## Problem description
Copy every one of the lines below word for word, keeping them in the same order.

Stored data entries
┏━━

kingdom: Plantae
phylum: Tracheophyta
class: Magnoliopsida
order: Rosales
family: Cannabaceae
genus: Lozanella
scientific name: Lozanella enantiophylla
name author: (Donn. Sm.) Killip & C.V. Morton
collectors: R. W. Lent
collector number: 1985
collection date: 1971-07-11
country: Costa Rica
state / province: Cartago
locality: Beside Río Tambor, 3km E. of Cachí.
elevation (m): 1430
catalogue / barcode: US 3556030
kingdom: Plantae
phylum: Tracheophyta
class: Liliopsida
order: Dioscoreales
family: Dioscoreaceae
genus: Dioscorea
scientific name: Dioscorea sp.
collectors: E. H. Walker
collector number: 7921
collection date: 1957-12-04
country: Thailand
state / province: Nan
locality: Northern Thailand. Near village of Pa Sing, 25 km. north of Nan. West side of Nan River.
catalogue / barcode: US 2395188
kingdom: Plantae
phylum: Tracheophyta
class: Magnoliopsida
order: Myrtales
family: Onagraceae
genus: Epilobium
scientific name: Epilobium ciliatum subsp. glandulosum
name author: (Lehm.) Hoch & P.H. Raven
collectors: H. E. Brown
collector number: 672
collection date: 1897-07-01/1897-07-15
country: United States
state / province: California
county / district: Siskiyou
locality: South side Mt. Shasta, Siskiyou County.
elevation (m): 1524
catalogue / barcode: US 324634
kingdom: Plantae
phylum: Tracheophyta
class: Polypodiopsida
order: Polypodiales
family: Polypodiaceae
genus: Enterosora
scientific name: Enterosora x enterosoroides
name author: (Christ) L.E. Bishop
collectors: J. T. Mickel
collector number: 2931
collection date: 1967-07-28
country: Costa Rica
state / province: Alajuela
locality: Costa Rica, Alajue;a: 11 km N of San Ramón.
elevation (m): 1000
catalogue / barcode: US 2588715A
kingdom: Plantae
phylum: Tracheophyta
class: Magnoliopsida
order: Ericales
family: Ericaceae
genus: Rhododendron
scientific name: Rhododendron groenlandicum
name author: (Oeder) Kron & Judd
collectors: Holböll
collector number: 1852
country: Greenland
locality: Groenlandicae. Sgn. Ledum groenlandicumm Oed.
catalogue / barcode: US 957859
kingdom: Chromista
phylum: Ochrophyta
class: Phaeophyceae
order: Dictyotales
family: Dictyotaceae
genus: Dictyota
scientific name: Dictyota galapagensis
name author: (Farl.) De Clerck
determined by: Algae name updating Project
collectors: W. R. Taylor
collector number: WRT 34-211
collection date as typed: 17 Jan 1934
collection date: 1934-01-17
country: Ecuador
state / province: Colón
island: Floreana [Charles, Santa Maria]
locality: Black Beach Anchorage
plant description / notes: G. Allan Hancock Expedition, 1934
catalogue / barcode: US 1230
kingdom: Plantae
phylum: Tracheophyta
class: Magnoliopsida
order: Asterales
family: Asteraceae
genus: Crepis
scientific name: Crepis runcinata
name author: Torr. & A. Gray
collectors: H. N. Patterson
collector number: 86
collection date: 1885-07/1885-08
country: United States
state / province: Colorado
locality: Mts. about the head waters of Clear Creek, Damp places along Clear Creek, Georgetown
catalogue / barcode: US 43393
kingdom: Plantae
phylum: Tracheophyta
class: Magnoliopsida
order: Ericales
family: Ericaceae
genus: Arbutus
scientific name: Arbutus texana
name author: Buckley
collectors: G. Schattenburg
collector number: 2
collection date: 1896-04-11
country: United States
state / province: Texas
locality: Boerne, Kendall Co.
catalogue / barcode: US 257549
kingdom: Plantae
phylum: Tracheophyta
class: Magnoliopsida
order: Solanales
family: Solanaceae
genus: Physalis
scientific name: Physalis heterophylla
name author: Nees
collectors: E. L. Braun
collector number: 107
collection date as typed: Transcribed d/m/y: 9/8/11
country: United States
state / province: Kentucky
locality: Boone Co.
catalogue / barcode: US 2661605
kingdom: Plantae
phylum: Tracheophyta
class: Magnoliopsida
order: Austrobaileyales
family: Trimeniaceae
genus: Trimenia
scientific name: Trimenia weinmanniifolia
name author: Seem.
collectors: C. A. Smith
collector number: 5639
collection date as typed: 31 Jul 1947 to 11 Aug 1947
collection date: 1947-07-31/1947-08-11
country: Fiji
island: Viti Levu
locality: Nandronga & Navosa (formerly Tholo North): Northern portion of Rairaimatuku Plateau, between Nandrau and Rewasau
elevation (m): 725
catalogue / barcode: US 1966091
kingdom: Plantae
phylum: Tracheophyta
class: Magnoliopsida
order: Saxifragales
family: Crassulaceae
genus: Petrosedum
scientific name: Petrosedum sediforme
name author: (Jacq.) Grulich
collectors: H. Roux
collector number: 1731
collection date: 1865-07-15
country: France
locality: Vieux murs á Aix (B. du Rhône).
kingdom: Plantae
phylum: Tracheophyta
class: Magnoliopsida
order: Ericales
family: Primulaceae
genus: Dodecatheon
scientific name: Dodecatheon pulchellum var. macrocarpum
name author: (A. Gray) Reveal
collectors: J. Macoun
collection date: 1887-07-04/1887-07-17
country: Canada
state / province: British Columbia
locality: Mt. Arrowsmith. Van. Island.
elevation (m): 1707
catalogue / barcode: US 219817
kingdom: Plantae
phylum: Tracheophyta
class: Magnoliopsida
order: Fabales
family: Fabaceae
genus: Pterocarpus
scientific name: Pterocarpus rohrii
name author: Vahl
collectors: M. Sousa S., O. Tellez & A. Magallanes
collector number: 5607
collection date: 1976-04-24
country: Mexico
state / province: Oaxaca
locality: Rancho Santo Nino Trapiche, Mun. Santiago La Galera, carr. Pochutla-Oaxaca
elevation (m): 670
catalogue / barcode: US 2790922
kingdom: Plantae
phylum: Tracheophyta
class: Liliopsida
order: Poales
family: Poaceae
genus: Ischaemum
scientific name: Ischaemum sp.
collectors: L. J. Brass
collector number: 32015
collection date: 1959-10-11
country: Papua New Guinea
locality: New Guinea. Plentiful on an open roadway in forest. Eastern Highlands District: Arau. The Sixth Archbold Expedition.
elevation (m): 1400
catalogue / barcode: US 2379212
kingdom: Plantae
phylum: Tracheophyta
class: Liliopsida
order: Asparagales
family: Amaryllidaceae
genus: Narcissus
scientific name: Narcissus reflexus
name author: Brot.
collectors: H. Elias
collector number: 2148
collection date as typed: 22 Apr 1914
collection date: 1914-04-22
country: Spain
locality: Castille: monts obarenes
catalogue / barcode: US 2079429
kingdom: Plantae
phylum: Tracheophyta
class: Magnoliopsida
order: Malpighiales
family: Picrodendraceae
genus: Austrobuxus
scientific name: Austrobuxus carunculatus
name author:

┗━━

## Task solution
kingdom: Plantae
phylum: Tracheophyta
class: Magnoliopsida
order: Rosales
family: Cannabaceae
genus: Lozanella
scientific name: Lozanella enantiophylla
name author: (Donn. Sm.) Killip & C.V. Morton
collectors: R. W. Lent
collector number: 1985
collection date: 1971-07-11
country: Costa Rica
state / province: Cartago
locality: Beside Río Tambor, 3km E. of Cachí.
elevation (m): 1430
catalogue / barcode: US 3556030
kingdom: Plantae
phylum: Tracheophyta
class: Liliopsida
order: Dioscoreales
family: Dioscoreaceae
genus: Dioscorea
scientific name: Dioscorea sp.
collectors: E. H. Walker
collector number: 7921
collection date: 1957-12-04
country: Thailand
state / province: Nan
locality: Northern Thailand. Near village of Pa Sing, 25 km. north of Nan. West side of Nan River.
catalogue / barcode: US 2395188
kingdom: Plantae
phylum: Tracheophyta
class: Magnoliopsida
order: Myrtales
family: Onagraceae
genus: Epilobium
scientific name: Epilobium ciliatum subsp. glandulosum
name author: (Lehm.) Hoch & P.H. Raven
collectors: H. E. Brown
collector number: 672
collection date: 1897-07-01/1897-07-15
country: United States
state / province: California
county / district: Siskiyou
locality: South side Mt. Shasta, Siskiyou County.
elevation (m): 1524
catalogue / barcode: US 324634
kingdom: Plantae
phylum: Tracheophyta
class: Polypodiopsida
order: Polypodiales
family: Polypodiaceae
genus: Enterosora
scientific name: Enterosora x enterosoroides
name author: (Christ) L.E. Bishop
collectors: J. T. Mickel
collector number: 2931
collection date: 1967-07-28
country: Costa Rica
state / province: Alajuela
locality: Costa Rica, Alajue;a: 11 km N of San Ramón.
elevation (m): 1000
catalogue / barcode: US 2588715A
kingdom: Plantae
phylum: Tracheophyta
class: Magnoliopsida
order: Ericales
family: Ericaceae
genus: Rhododendron
scientific name: Rhododendron groenlandicum
name author: (Oeder) Kron & Judd
collectors: Holböll
collector number: 1852
country: Greenland
locality: Groenlandicae. Sgn. Ledum groenlandicumm Oed.
catalogue / barcode: US 957859
kingdom: Chromista
phylum: Ochrophyta
class: Phaeophyceae
order: Dictyotales
family: Dictyotaceae
genus: Dictyota
scientific name: Dictyota galapagensis
name author: (Farl.) De Clerck
determined by: Algae name updating Project
collectors: W. R. Taylor
collector number: WRT 34-211
collection date as typed: 17 Jan 1934
collection date: 1934-01-17
country: Ecuador
state / province: Colón
island: Floreana [Charles, Santa Maria]
locality: Black Beach Anchorage
plant description / notes: G. Allan Hancock Expedition, 1934
catalogue / barcode: US 1230
kingdom: Plantae
phylum: Tracheophyta
class: Magnoliopsida
order: Asterales
family: Asteraceae
genus: Crepis
scientific name: Crepis runcinata
name author: Torr. & A. Gray
collectors: H. N. Patterson
collector number: 86
collection date: 1885-07/1885-08
country: United States
state / province: Colorado
locality: Mts. about the head waters of Clear Creek, Damp places along Clear Creek, Georgetown
catalogue / barcode: US 43393
kingdom: Plantae
phylum: Tracheophyta
class: Magnoliopsida
order: Ericales
family: Ericaceae
genus: Arbutus
scientific name: Arbutus texana
name author: Buckley
collectors: G. Schattenburg
collector number: 2
collection date: 1896-04-11
country: United States
state / province: Texas
locality: Boerne, Kendall Co.
catalogue / barcode: US 257549
kingdom: Plantae
phylum: Tracheophyta
class: Magnoliopsida
order: Solanales
family: Solanaceae
genus: Physalis
scientific name: Physalis heterophylla
name author: Nees
collectors: E. L. Braun
collector number: 107
collection date as typed: Transcribed d/m/y: 9/8/11
country: United States
state / province: Kentucky
locality: Boone Co.
catalogue / barcode: US 2661605
kingdom: Plantae
phylum: Tracheophyta
class: Magnoliopsida
order: Austrobaileyales
family: Trimeniaceae
genus: Trimenia
scientific name: Trimenia weinmanniifolia
name author: Seem.
collectors: C. A. Smith
collector number: 5639
collection date as typed: 31 Jul 1947 to 11 Aug 1947
collection date: 1947-07-31/1947-08-11
country: Fiji
island: Viti Levu
locality: Nandronga & Navosa (formerly Tholo North): Northern portion of Rairaimatuku Plateau, between Nandrau and Rewasau
elevation (m): 725
catalogue / barcode: US 1966091
kingdom: Plantae
phylum: Tracheophyta
class: Magnoliopsida
order: Saxifragales
family: Crassulaceae
genus: Petrosedum
scientific name: Petrosedum sediforme
name author: (Jacq.) Grulich
collectors: H. Roux
collector number: 1731
collection date: 1865-07-15
country: France
locality: Vieux murs á Aix (B. du Rhône).
kingdom: Plantae
phylum: Tracheophyta
class: Magnoliopsida
order: Ericales
family: Primulaceae
genus: Dodecatheon
scientific name: Dodecatheon pulchellum var. macrocarpum
name author: (A. Gray) Reveal
collectors: J. Macoun
collection date: 1887-07-04/1887-07-17
country: Canada
state / province: British Columbia
locality: Mt. Arrowsmith. Van. Island.
elevation (m): 1707
catalogue / barcode: US 219817
kingdom: Plantae
phylum: Tracheophyta
class: Magnoliopsida
order: Fabales
family: Fabaceae
genus: Pterocarpus
scientific name: Pterocarpus rohrii
name author: Vahl
collectors: M. Sousa S., O. Tellez & A. Magallanes
collector number: 5607
collection date: 1976-04-24
country: Mexico
state / province: Oaxaca
locality: Rancho Santo Nino Trapiche, Mun. Santiago La Galera, carr. Pochutla-Oaxaca
elevation (m): 670
catalogue / barcode: US 2790922
kingdom: Plantae
phylum: Tracheophyta
class: Liliopsida
order: Poales
family: Poaceae
genus: Ischaemum
scientific name: Ischaemum sp.
collectors: L. J. Brass
collector number: 32015
collection date: 1959-10-11
country: Papua New Guinea
locality: New Guinea. Plentiful on an open roadway in forest. Eastern Highlands District: Arau. The Sixth Archbold Expedition.
elevation (m): 1400
catalogue / barcode: US 2379212
kingdom: Plantae
phylum: Tracheophyta
class: Liliopsida
order: Asparagales
family: Amaryllidaceae
genus: Narcissus
scientific name: Narcissus reflexus
name author: Brot.
collectors: H. Elias
collector number: 2148
collection date as typed: 22 Apr 1914
collection date: 1914-04-22
country: Spain
locality: Castille: monts obarenes
catalogue / barcode: US 2079429
kingdom: Plantae
phylum: Tracheophyta
class: Magnoliopsida
order: Malpighiales
family: Picrodendraceae
genus: Austrobuxus
scientific name: Austrobuxus carunculatus
name author:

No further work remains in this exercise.